*Exercise requirements:*
Please copy each line of the data that includes the string "coordinate".

*Task data:*
▬▬▬▬▬▬
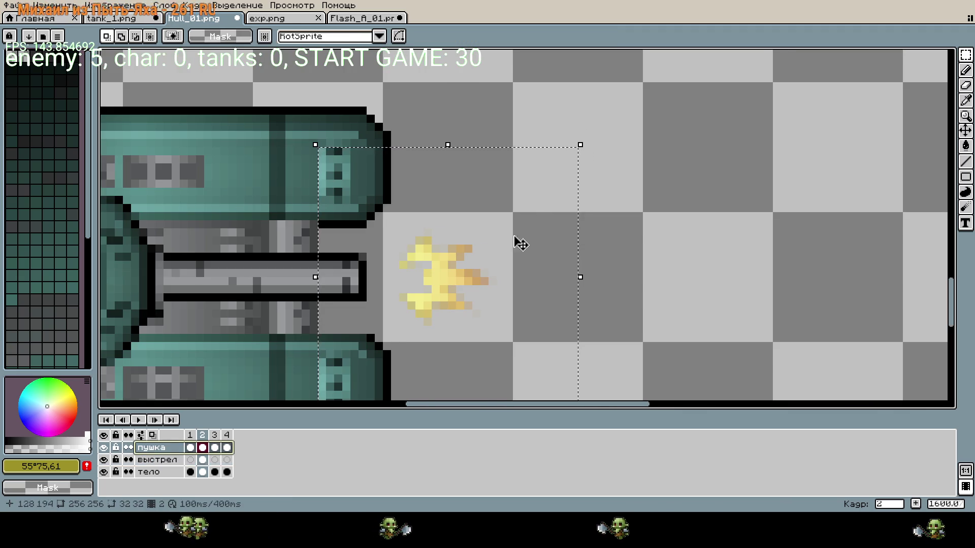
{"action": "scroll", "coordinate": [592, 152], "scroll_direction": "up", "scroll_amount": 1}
▬▬▬▬▬▬
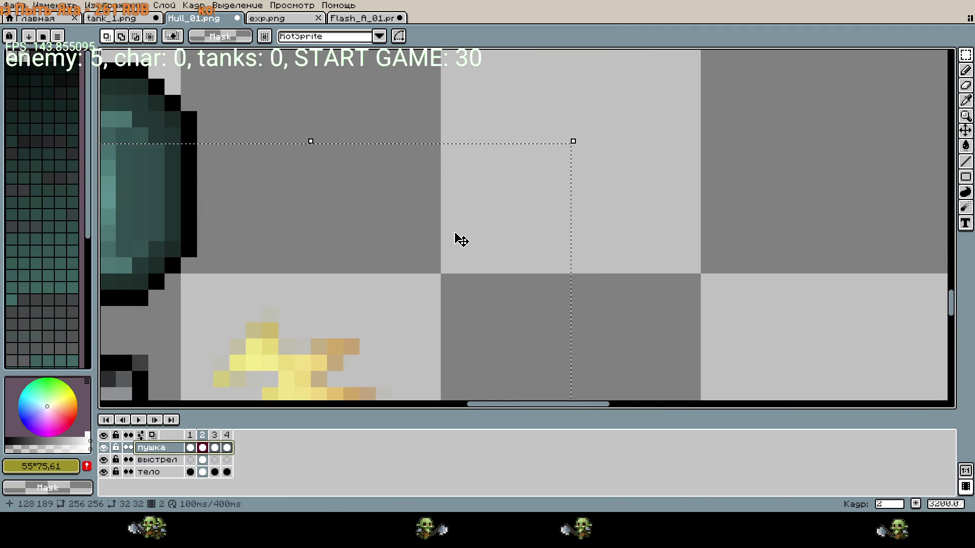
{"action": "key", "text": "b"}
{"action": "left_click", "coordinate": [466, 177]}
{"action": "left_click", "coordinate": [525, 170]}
▬▬▬▬▬▬
*Task answer:*
{"action": "scroll", "coordinate": [592, 152], "scroll_direction": "up", "scroll_amount": 1}
{"action": "left_click", "coordinate": [466, 177]}
{"action": "left_click", "coordinate": [525, 170]}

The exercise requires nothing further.